Но все оказалось намного хуже.
— Сегодня же на стол ректору ляжет рапорт о произошедшем на этом берегу. Где я подробно опишу, как пятнадцать первокурсниц с преподавателем зельеварения нарушили около сотни правил безопасности Академии, среди которых — появление в общественных местах без маскировочной формы. Или вы думаете, это моя блажь вас в монашек переодевать? Незамаскированная телепортация большой группы людей! — каждое слово Эридана звучало как удар хлыста. Больно и резко. — Привлечение к себе лишнего внимания! Разговоры с местными жителями! — герцог ткнул в меня пальцем. — Хотя это и спасло их от отравленного десерта.

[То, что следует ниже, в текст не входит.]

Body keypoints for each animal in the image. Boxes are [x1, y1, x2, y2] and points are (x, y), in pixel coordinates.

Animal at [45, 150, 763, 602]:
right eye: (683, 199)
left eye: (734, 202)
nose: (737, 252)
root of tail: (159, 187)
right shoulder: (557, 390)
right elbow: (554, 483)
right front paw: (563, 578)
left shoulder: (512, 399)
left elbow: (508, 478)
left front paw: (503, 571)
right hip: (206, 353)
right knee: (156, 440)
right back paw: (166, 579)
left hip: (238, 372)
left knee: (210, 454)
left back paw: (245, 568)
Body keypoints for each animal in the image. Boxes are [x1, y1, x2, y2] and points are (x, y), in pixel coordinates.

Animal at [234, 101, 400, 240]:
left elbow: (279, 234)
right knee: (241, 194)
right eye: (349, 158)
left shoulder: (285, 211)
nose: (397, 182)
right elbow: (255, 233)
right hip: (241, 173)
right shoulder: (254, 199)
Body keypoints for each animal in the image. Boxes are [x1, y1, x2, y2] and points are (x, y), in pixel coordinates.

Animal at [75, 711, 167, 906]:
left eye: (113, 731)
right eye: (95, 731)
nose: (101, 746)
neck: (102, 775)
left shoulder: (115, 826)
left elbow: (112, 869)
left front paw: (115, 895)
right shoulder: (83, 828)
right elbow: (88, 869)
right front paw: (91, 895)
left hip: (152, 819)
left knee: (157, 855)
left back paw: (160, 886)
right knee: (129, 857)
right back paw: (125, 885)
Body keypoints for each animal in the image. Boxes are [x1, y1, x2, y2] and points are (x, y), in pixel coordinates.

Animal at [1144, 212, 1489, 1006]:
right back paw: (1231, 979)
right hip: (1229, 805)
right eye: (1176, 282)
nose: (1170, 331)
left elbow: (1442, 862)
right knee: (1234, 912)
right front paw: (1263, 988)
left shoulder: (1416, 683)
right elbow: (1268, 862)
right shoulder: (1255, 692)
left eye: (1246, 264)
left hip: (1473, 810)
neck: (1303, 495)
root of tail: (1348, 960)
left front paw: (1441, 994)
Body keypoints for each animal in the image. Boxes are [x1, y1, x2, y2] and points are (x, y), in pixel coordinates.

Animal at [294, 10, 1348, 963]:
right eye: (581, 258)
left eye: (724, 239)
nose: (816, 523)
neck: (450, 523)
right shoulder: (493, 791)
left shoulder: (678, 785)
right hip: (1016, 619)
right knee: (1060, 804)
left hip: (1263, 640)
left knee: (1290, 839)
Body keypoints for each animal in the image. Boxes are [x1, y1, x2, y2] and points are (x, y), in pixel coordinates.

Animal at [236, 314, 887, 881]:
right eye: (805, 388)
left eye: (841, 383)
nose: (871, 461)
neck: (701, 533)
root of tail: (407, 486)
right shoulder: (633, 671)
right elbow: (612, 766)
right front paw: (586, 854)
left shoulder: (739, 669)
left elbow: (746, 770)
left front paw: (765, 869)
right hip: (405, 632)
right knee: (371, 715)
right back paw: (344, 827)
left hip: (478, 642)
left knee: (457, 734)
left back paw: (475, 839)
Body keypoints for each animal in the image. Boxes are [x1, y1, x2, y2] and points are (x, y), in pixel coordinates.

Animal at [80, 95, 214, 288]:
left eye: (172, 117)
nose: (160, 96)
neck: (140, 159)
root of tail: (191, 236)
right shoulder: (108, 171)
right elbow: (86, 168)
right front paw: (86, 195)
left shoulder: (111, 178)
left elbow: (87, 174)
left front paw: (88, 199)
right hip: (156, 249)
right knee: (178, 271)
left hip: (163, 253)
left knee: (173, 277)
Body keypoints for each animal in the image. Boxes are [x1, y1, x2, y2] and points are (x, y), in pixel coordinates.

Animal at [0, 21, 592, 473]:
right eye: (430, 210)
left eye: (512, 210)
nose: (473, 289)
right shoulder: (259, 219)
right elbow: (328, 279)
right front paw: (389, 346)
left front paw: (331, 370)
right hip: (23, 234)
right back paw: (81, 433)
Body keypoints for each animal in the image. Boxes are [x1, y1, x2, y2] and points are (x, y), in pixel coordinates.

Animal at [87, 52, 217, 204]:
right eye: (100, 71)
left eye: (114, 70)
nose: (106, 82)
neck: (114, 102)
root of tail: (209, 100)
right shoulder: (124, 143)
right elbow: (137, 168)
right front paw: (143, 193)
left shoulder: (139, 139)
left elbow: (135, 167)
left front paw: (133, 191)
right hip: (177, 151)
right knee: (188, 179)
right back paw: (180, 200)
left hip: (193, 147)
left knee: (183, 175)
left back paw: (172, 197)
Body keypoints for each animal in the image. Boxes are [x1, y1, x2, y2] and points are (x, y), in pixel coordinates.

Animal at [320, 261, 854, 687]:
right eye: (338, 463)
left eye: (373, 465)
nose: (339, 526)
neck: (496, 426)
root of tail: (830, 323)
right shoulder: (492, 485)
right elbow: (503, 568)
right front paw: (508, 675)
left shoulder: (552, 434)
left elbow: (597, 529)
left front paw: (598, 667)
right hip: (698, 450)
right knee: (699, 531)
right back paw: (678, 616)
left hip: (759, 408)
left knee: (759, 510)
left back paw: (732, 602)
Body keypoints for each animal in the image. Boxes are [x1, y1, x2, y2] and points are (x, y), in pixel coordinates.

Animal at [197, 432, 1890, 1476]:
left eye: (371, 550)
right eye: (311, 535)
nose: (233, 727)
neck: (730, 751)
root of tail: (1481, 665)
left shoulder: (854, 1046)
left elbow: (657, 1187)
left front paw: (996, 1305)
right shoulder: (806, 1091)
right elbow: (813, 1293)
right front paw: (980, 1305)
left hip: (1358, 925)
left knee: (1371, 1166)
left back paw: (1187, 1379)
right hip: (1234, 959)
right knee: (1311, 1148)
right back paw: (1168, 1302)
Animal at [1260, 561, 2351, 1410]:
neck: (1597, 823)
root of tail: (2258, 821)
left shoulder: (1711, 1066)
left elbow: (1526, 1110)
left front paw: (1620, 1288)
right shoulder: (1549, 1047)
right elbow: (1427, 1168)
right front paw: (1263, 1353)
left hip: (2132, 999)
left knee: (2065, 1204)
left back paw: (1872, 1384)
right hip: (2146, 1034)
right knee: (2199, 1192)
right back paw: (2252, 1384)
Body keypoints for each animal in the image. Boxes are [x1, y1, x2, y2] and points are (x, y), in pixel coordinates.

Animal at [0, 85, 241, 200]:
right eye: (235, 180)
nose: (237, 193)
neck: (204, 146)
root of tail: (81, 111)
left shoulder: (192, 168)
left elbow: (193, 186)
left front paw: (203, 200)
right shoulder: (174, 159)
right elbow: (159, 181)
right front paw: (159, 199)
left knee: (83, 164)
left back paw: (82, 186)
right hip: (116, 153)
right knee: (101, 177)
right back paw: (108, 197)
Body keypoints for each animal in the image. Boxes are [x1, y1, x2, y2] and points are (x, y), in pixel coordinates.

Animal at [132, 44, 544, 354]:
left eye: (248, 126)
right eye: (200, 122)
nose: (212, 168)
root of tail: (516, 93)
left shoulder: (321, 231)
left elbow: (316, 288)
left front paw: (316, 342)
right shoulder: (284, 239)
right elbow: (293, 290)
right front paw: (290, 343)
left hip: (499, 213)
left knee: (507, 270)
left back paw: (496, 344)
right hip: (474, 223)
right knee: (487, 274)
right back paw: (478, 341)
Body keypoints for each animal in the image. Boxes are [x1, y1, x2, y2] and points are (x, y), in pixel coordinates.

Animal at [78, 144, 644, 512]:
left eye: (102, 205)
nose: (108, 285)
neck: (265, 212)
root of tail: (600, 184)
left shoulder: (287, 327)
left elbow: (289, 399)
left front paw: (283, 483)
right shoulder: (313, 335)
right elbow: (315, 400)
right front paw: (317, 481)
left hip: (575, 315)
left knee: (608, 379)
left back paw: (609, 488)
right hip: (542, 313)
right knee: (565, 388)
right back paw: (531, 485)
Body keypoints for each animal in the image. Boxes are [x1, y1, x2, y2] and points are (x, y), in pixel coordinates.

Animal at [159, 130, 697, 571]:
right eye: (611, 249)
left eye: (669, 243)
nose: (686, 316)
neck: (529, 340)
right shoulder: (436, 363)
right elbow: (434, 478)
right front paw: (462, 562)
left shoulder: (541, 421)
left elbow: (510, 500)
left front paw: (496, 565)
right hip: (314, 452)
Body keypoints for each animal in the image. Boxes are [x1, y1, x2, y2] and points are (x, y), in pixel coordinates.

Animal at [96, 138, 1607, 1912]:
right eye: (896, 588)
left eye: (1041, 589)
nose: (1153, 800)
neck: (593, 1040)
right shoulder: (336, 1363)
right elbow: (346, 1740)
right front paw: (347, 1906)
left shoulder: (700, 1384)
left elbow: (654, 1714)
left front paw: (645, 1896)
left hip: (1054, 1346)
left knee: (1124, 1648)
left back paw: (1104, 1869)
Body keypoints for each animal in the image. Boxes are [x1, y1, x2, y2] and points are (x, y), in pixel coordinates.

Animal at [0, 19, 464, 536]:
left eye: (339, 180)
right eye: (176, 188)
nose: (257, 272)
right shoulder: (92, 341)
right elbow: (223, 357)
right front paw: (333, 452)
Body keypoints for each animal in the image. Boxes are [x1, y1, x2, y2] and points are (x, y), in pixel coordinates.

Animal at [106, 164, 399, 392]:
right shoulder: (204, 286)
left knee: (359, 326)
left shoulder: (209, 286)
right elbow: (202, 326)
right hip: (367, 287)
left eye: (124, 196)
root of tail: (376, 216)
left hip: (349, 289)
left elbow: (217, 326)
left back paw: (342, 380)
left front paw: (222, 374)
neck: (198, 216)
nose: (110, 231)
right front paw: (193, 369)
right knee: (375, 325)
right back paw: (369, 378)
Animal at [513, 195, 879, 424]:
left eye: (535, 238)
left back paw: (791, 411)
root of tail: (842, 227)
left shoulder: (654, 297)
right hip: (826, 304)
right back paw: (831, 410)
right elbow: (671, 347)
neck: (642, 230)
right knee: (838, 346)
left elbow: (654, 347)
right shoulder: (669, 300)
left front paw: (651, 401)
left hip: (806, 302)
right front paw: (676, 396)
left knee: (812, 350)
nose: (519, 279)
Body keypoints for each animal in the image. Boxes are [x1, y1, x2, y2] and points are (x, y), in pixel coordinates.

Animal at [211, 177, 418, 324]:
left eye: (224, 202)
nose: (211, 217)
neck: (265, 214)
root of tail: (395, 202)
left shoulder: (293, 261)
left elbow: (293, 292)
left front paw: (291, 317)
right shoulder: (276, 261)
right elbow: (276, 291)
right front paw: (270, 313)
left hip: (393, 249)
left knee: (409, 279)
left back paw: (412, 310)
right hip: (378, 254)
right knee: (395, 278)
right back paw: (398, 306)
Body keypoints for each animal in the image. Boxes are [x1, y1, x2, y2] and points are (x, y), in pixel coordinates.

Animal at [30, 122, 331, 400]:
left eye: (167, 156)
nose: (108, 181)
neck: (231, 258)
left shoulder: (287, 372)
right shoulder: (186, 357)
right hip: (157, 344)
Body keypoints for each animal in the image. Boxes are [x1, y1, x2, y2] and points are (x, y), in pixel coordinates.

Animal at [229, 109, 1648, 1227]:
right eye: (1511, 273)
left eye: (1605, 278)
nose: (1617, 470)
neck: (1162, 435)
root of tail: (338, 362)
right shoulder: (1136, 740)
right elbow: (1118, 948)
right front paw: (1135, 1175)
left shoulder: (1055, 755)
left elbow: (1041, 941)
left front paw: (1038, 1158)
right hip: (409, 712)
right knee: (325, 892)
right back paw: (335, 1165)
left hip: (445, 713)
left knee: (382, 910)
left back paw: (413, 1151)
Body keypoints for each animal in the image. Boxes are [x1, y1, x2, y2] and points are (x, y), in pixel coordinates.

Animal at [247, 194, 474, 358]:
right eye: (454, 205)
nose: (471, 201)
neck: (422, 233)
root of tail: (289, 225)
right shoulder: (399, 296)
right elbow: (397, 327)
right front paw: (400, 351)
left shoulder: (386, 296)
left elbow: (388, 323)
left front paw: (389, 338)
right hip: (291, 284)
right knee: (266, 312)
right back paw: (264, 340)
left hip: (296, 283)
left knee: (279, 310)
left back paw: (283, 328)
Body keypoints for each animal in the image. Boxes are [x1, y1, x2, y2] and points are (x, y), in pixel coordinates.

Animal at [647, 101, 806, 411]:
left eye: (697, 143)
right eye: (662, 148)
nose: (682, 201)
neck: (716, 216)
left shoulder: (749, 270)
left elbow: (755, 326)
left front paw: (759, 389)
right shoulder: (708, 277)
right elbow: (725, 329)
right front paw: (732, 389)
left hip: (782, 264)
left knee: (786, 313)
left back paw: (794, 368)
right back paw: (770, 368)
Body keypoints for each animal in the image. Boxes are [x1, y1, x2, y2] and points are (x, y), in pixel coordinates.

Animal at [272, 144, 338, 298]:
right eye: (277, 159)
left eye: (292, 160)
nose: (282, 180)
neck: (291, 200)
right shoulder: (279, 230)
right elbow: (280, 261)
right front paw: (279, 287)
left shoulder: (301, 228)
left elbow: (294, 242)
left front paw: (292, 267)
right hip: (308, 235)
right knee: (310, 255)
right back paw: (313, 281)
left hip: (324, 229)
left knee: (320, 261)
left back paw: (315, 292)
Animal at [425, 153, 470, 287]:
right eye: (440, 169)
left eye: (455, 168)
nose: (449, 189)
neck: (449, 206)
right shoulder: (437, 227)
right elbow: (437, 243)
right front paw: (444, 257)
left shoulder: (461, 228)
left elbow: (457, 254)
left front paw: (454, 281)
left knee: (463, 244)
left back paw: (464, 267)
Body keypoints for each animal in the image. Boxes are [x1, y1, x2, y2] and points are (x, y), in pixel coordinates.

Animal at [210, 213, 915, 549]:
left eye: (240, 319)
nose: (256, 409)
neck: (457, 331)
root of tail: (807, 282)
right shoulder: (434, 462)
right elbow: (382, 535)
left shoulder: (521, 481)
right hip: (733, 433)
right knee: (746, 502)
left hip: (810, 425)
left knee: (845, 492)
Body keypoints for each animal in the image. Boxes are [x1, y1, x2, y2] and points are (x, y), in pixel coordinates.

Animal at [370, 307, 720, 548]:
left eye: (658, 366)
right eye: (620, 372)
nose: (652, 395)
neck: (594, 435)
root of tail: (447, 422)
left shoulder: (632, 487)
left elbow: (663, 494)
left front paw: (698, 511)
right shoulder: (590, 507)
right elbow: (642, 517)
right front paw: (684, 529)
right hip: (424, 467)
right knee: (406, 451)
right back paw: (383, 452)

«Ты хоть чего-нибудь не знаешь?» — В мыслях царила паника. Эридан, похоже, выяснил все — кто и чем тут занимался в его отсутствие, а значит, наш спектакль с Глебом, скорее всего, не сработал, зря только покалечила.
Начальник службы безопасности продолжал:
— Мне пришлось потратить почти два часа на затирание следов, которые вы после себя оставили. Местные вовсю судачили о стайке пищащих баб у витрины с платьем. А вы, маркиза Кларентина, пирожочек, — последнее он процедил с ненавистью в голосе, — о чем вы думали, показываясь в общественном месте?! Вас узнали четверо!!!
Господи, лучше бы он орал, плевался, размахивал руками — но нет, он лишь шипел, язвил, сверлил своим жутким глазом, который неожиданно изменил цвет с ярко-голубого на фиолетово-красный.
— На совете я буду настаивать на отчислении всех вас, полным составом, из Академии, — сказано было таким тоном, будто констатировал свершившийся факт и нам уже можно собирать вещи.